Are you struggling to get SCRUM working for you? What’s killing the adoption of SCRUM in your organization? We’d love to hear from you in the comments.

Amazon Associate is deprecated in favor of ramazon_advertising

Are you looking for a web wrapper for the Amazon Advertising API for your Ruby on Rails Application? ramazon_advertising is a library that provides this. It supports request signing.

The Amazon Advertising API allows you to retrieve Amazon catalog data and use it in your application. It can be really handy if you’re participating in the Amazon Associate’s Program

There are a few users of Amazon Associate that might want to know that I’m deprecating the library in favor of ramazon_advertising. Amazon Associate was an older library that I was maintaining. It uses HPricot and really doesn’t jive well from a design standpoint, so amazon_associate is deprecated in favor of ramazon_advertising

Ramazon Advertising uses John Nunemaker’s awesome library happymapper along with nokogiri selectors. It’s much more object oriented and cleaner, so I hope you’ll enjoy using this library.
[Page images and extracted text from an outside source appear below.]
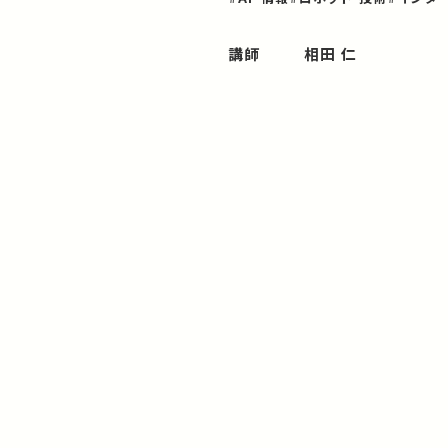
講師
相田 仁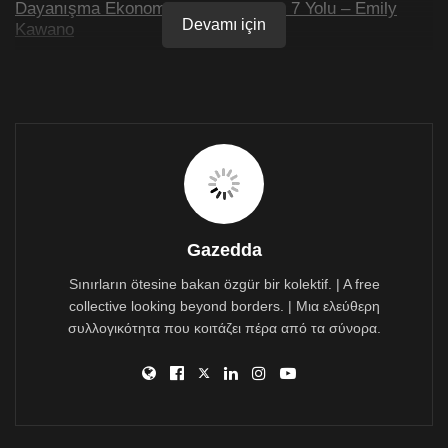
Dayanışma Ekonomisini Yaratmanın 7 Yolu – Emily
Devamı için
Kawano
Bisikletli ulaşımda eşitlik, hakkaniyet ve adalet – Hilary
Angus
İmamlar Lenin heykelini restore etti
15 yıllık aradan sonra ilk Alan Parsons albümü geliyor
Troçki ve grubu Sol Muhalef’e ait 1930’lu yıllardan
kalma el yazmaları bulundu
Gazedda
Salı:
Sınırların ötesine bakan özgür bir kolektif. | A free
collective looking beyond borders. | Μια ελεύθερη
Marketler denetleniyor mu?
συλλογικότητα που κοιτάζει πέρα από τα σύνορα.
Barbaros Şansal: “Ankara’ya Dönen Vizyon Bir Mikrop
Gibi”
Avrupa’da Milliyetçilerin Yükselişi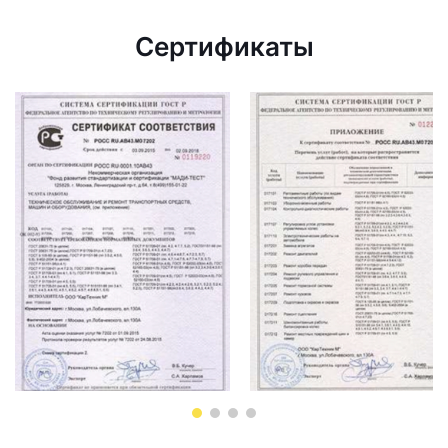
Сертификаты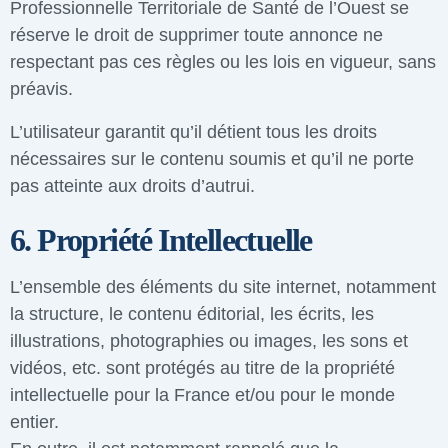
Professionnelle Territoriale de Santé de l’Ouest se
réserve le droit de supprimer toute annonce ne
respectant pas ces règles ou les lois en vigueur, sans
préavis.
L’utilisateur garantit qu’il détient tous les droits
nécessaires sur le contenu soumis et qu’il ne porte
pas atteinte aux droits d’autrui.
6. Propriété Intellectuelle
L’ensemble des éléments du site internet, notamment
la structure, le contenu éditorial, les écrits, les
illustrations, photographies ou images, les sons et
vidéos, etc. sont protégés au titre de la propriété
intellectuelle pour la France et/ou pour le monde
entier.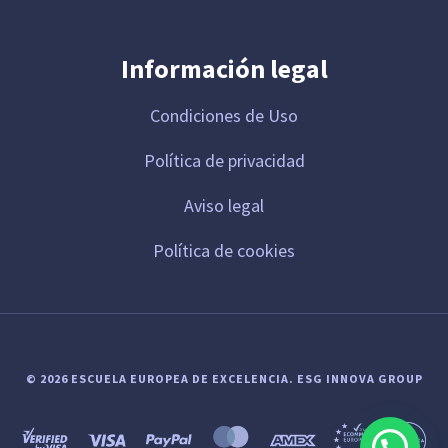
Información legal
Condiciones de Uso
Política de privacidad
Aviso legal
Política de cookies
© 2026 ESCUELA EUROPEA DE EXCELENCIA.
ESG INNOVA GROUP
Right now, it supports product data acquisition via the ItemLookup request. Here’s a simple example where you can find the product data for a given asin:

@products = Ramazon::Product.find(:item_id => "B000NU2CY4", :response_group => "Medium")
@products[0].title
@products[0].asin
@products[0].upc
@products[0].large_image.url
@products[0].url
#you can also use a nokogiri search string to get elements that don't have built-in accessors
@products[0].get("ItemAttributes Actor").collect{|a| a.content}

The ruby gem is available on Gemcutter and the documentation is available at rdoc.info. Patches and feature requests are welcomed!